一方でプレイの幅についてはあまりありません。大味なデザインにより、中盤以降のボスを倒すためにはタルカジャを積んでの必殺技連打がほぼ必須となり、仲魔は武器を装備できず、必殺技を持たないことから、サポート要員しか居られなくなります。後半の仲魔関連は、タルカジャを使える高レベルの魔獣が現れたら交換という感じの作業になりました。大抵のダンジョン・フィールドには敵が三種類のみなので、図鑑埋めに注意を割く必要はそれほどありません。細い。
しかし時折現れる必須ではない寄り道要素や、後半に用があるダンジョンに序盤から立ち入れたり、ほどほどに脇道があるので窮屈感はそれほど感じません。

ストーリーを進める。ダンジョンに入る、まず図鑑を埋める。適当に仲魔を更新する。雑魚戦は大体オート。レベルがぽこぽこ上がってHPとMPが回復するので進める。ボスはタルカジャ積んで必殺技。ストーリーを進める。
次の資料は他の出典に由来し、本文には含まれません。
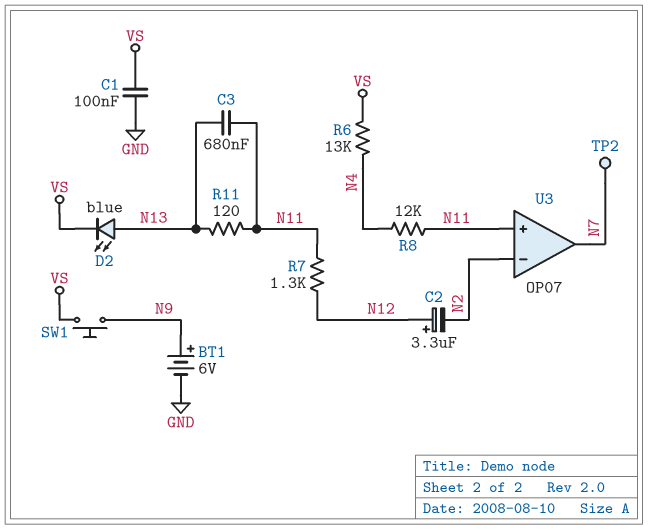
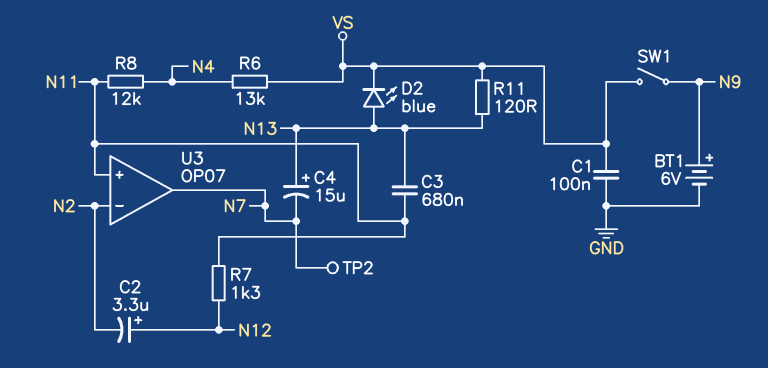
C4: none -> 15uF (plus N13, minus N7)
R11: 120 (N11, N13) -> 120 (N13, VS)
SW1: button (N9, VS) -> switch (N9, VS)

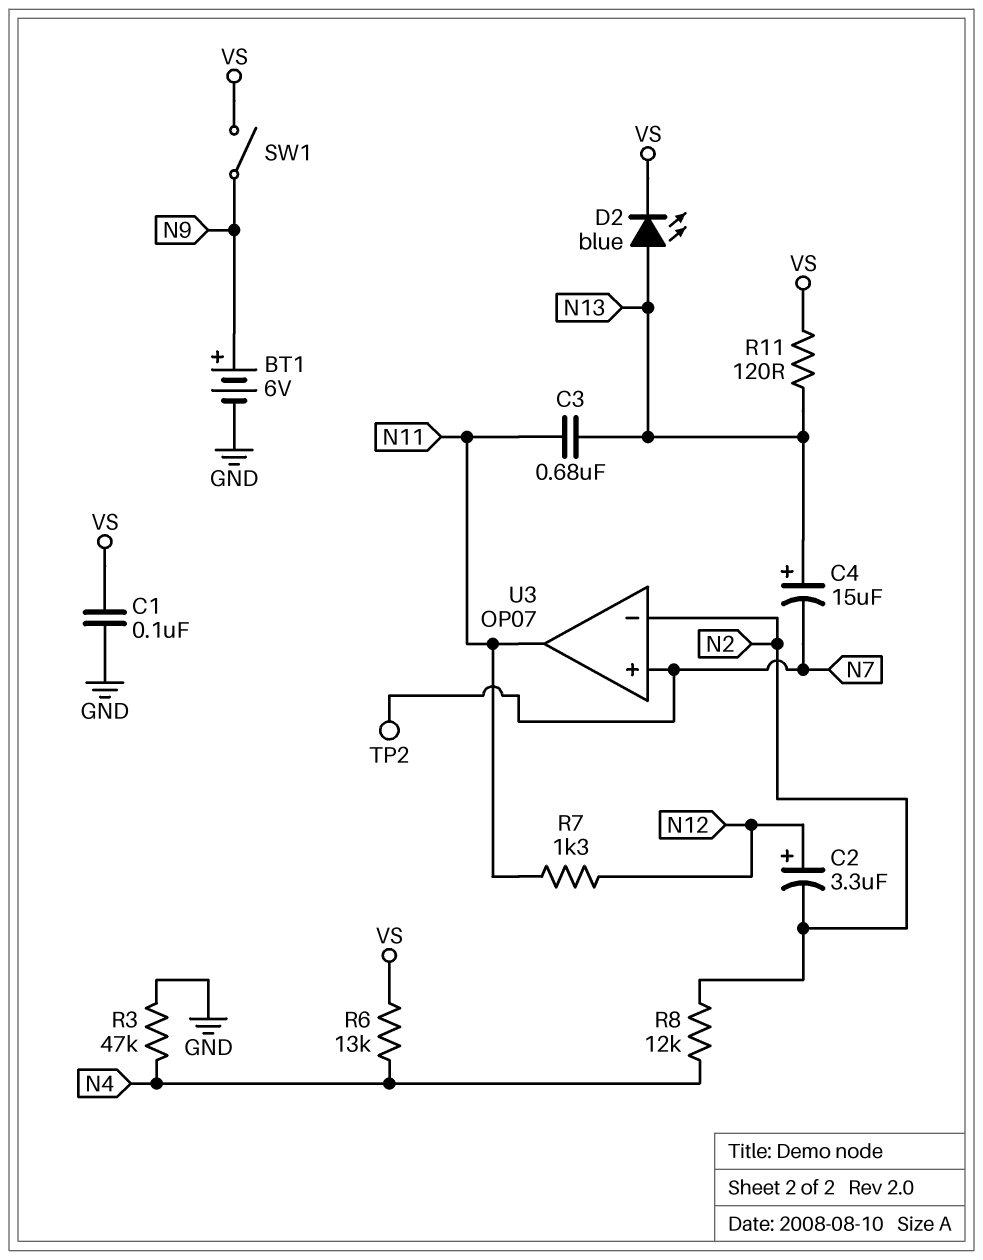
R3: none -> 47k (GND, N4)
R8: 12k (N4, N11) -> 12k (N2, N4)
U3 pin in+: N11 -> N7
U3 pin out: N7 -> N11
装備を更新。道中の宝箱はどれも嬉しいものが入っている。終盤手に入るアクセサリーは効果がどれも大雑把に強い!

これら一連の片手に収まるサイクルが今の自分にちょうどよく楽しめました。一昔前には「レベルを上げて物理で殴ればいい」というネガティブな意味でのインターネット上で使われたミームですが、人にはレベルを上げて物理で殴りたい夜もあるのです。現実が大変になると、戦略とか駆け引きとかいいからさあ!という気分にもなります。

ところで新約ラストバイブル2のことを書くのであればストーリーのことも書かなければなりません。そのエピソード群は数ある女神転生シリーズの中でもトップクラスの陰鬱さです。ドット絵とシンプルなテキストで、低解像度だから許されるような悲劇が繰り広げられていきます。

テキストがグサッと刺しにくる。

ただ、陰惨な本筋の味を緩和するためのものなのかもしれませんが、間に挟み込まれる仲間たちの掛け合いのテイストは、時代を加味してもやや滑り気味のオタクコンテンツ漫才という感じで正直きついなと感じてしまいました。

生きている限り逃れられない苦しみを扱う本作では、プレイヤーが誰かを救えることはほとんどありません。たとえ救えたとしても、その先には別の苦しみが待ち受けているのです。しかもその苦しみは誰かの悪意によるものとは限らない。人はこの苦しみとどう向き合えば良いのか?

刺激的なストーリーを転がしながらレベルを上げて物理で殴る。楽しいRPGでした。